The “chemistry” Dr. Beaker — played by Curt Strutz — had with the audience in his previous shows is amazing and he is planning to create hilarious banter and spontaneous comedy tidbits with the Artesia audience.

Asked what influenced Strutz to start this show and why he picked the name, he said, “I was a children’s performer for many years — performing on the fair and festival market. I had a fishing-themed comedy show that I toured my summers away. I was at a fair in Iowa one year and shared a stage with a bluegrass band and a science show. I was watching as the science guy wrapped up his show and bluegrass music started playing from the band members. I thought, ‘What a strange combination: Science and the bluegrass music.’  It was then that a light went off in my head. I chuckled as I thought of the concept of a hillbilly performing science shows and it sounded so unique and bizarre — I had to explore the idea. By the time that county fair was over, I had already created a show outline, researched the experiments I wanted to do, began a script for the show and started the wheels turning on the origin of the Hillbilly Silly Science Spectacular.”

The love for science continued during Strutz’ formative school years, which influenced his show as well.

“I recall one specific teacher in middle school growing up,” Strutz said. “He was crazy — in a good way. This guy would bring in dead crows to demonstrate how muscles worked — reaching his hands inside the bird and pulling muscles to expand wings. He would bring in the lungs from the deer he shot during hunting season to show us how they inflated and deflated — yes, he blew into them with a hose.
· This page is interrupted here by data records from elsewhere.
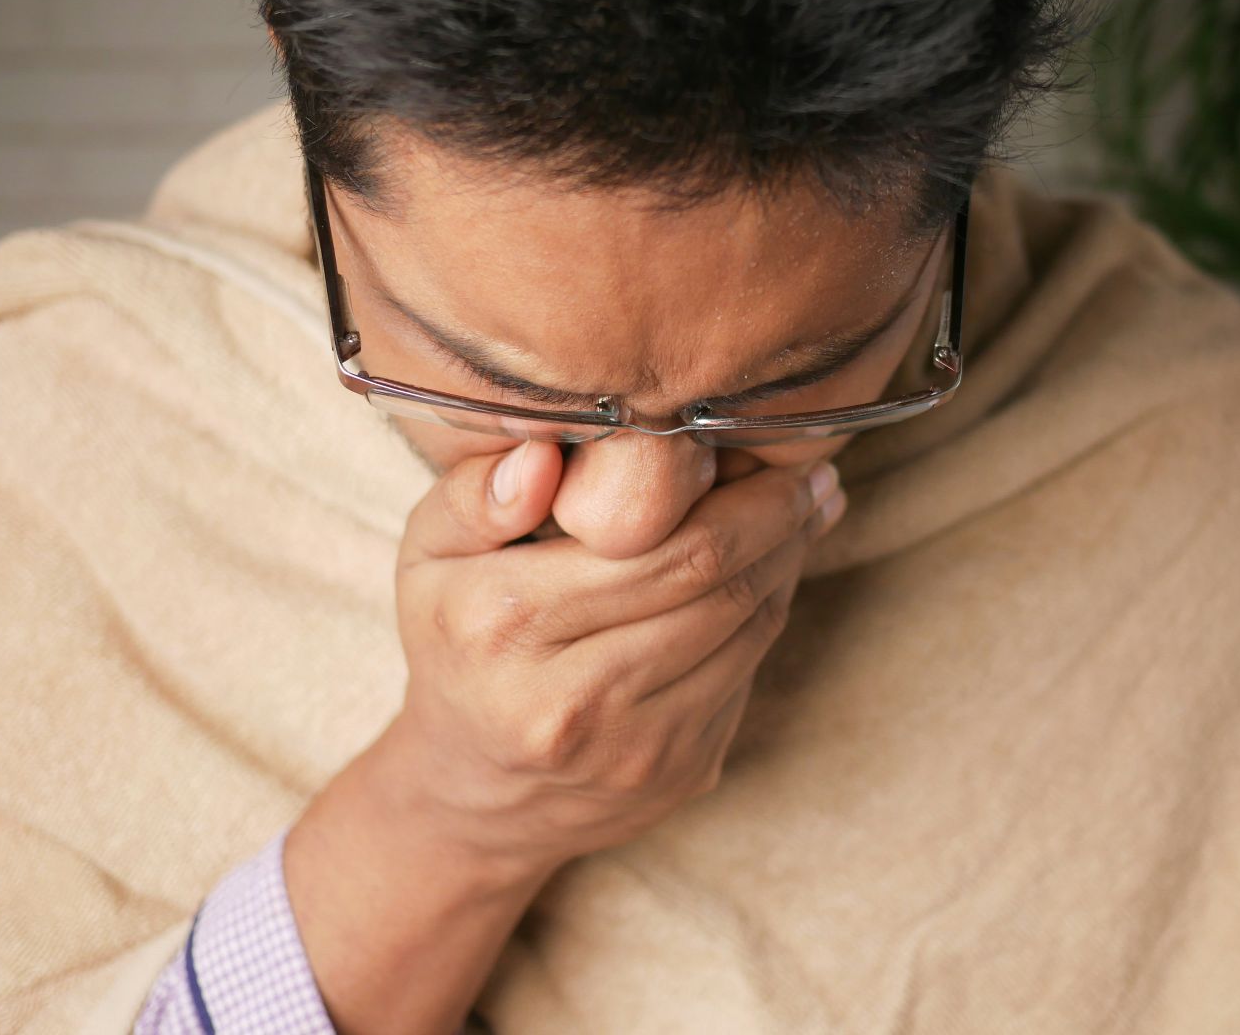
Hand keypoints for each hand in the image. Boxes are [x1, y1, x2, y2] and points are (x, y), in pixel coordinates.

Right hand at [381, 440, 845, 882]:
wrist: (473, 794)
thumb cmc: (458, 644)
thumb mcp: (428, 558)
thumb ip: (474, 496)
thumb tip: (544, 456)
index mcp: (506, 624)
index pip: (658, 546)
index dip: (735, 494)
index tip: (766, 445)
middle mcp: (571, 697)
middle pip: (716, 585)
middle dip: (778, 519)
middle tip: (811, 473)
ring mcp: (633, 746)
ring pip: (748, 629)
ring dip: (789, 561)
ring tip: (806, 510)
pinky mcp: (679, 772)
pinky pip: (749, 672)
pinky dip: (770, 612)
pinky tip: (776, 570)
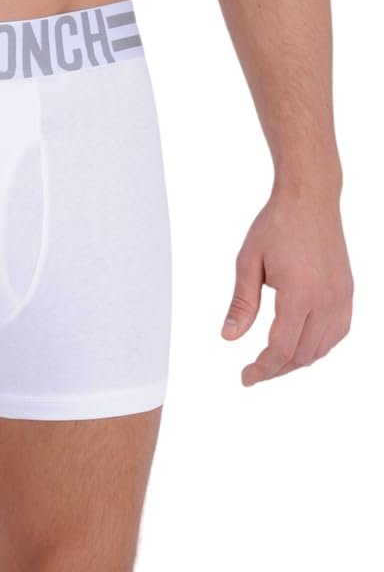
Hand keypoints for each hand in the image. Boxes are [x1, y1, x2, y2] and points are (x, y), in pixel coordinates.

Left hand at [221, 183, 352, 384]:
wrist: (309, 199)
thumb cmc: (277, 225)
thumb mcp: (248, 261)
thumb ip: (242, 303)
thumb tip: (229, 337)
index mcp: (299, 293)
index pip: (282, 348)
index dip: (263, 369)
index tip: (246, 377)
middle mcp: (326, 300)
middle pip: (302, 355)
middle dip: (277, 369)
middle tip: (254, 371)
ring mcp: (341, 298)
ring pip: (322, 349)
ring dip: (297, 360)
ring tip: (273, 359)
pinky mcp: (347, 293)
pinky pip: (337, 333)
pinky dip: (318, 346)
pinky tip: (300, 343)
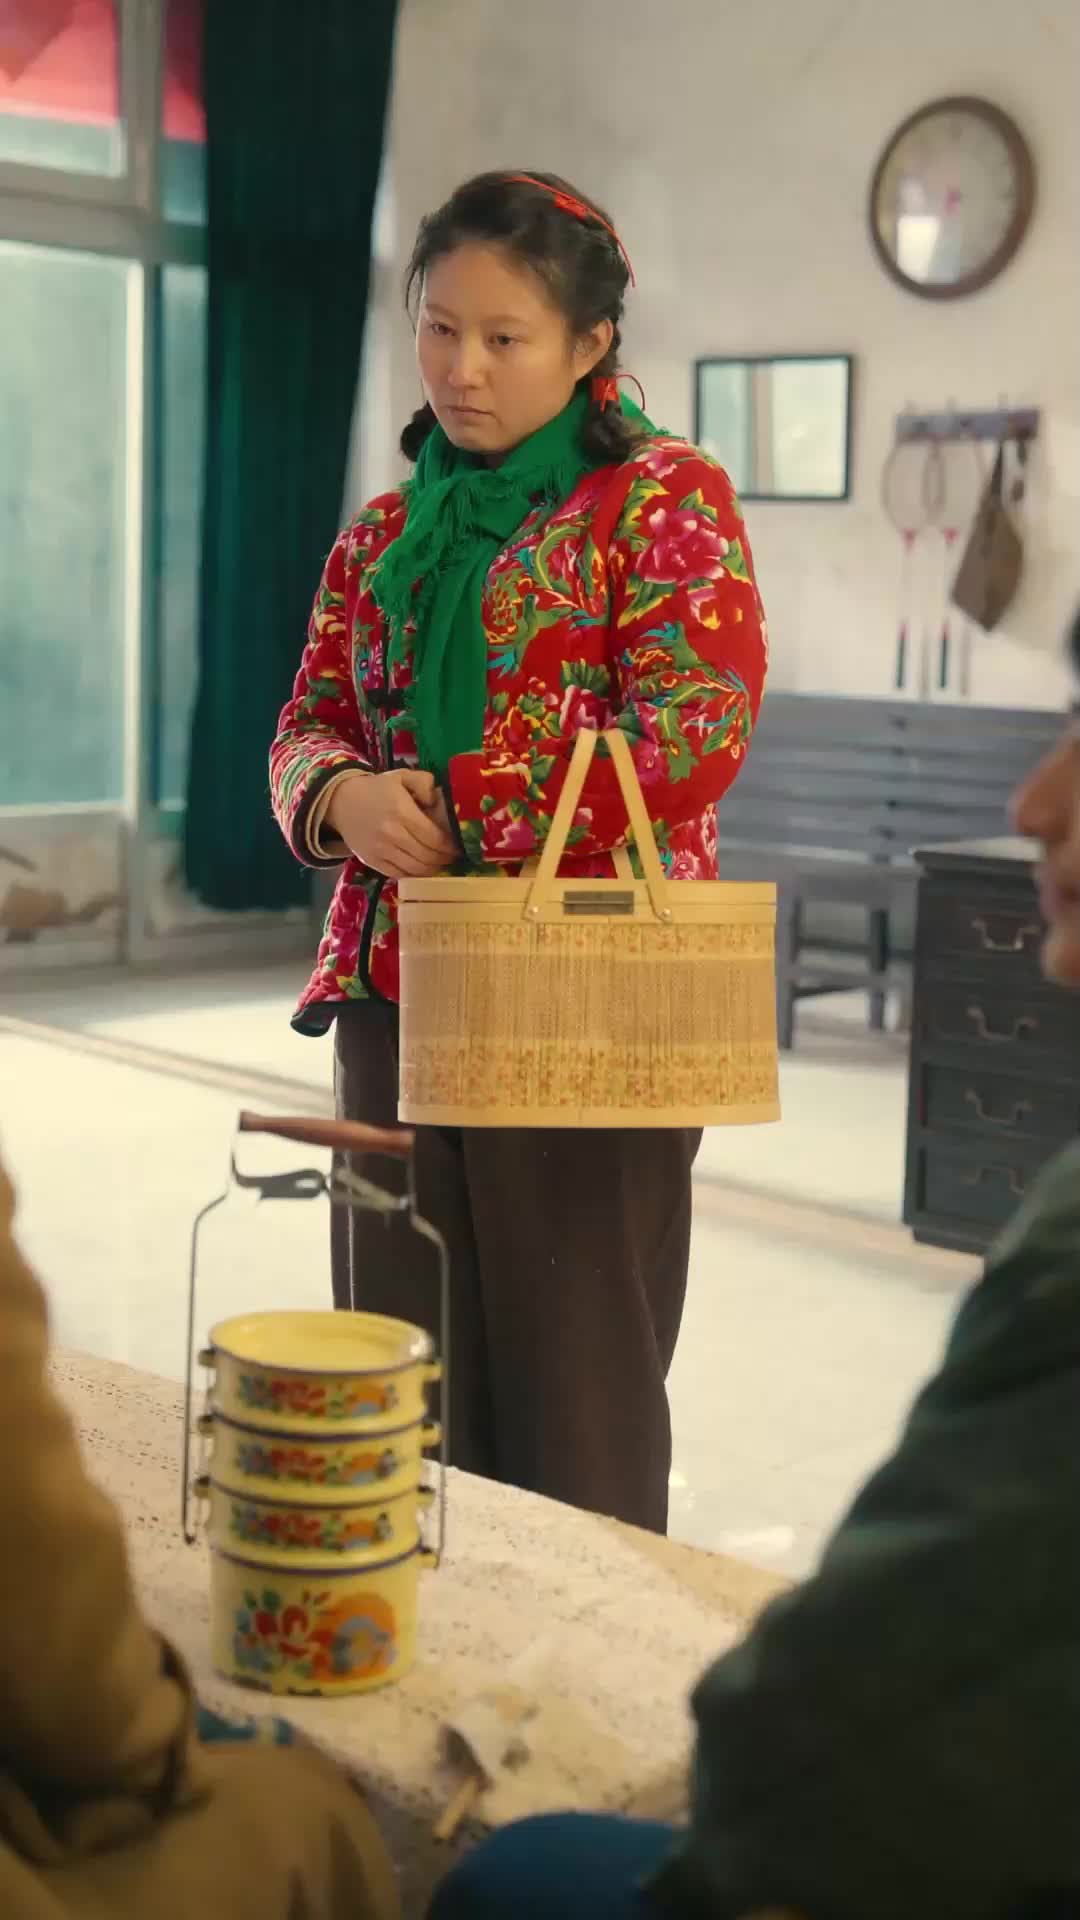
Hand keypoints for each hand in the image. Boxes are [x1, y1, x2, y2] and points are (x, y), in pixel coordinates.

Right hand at [326, 771, 456, 879]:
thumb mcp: (402, 776)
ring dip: (432, 869)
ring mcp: (381, 850)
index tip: (458, 846)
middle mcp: (392, 834)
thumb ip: (424, 782)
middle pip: (428, 856)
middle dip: (444, 858)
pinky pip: (400, 875)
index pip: (435, 838)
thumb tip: (438, 801)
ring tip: (440, 863)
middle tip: (453, 856)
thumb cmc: (377, 789)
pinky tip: (422, 868)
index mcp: (402, 811)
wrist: (342, 802)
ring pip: (416, 869)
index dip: (450, 846)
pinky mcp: (373, 862)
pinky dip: (415, 875)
It was these bizarre non-traditional experiments and demonstrations that stuck in my mind all through my schooling years. It is memories like that I recall when I do my shows — with the hopes of bringing odd-ball demonstrations of science to the minds of the kids. Give them something they will not soon forget.

“We travel with the show coast-to-coast. In the bottom half of 2018, we had the show in Wisconsin, Idaho, Oklahoma, Michigan, Kentucky, Indiana, New York and California. If you look at that, it’s a coast-to-coast run in less than six months. Our audiences are typically young student crowds, but also are often families. Either way, we have fun with the crowd and teach them about science along the way.

Asked what Strutz is bringing to the Ocotillo PAC, he said, “Our Backyard Boom Tour show is working its way to New Mexico this January — and there is a lot to expect. We will have optical illusions, homemade canons, volcanoes, fun with dry ice and more. Oh, yeah — and an exploding bucket of chicken. You have to see that to fully appreciate the concept. We will tie in fun, but our focus will be reviewing different chemistry and physics experiments, covering STEM and science theories that parents and teachers like. We also cover important science safety information and touch on the importance of fire safety with the kids. It’s a win-win show for everyone.

“Come to the show, be prepared to laugh and learn,” Strutz said. See science as it has never been presented before.”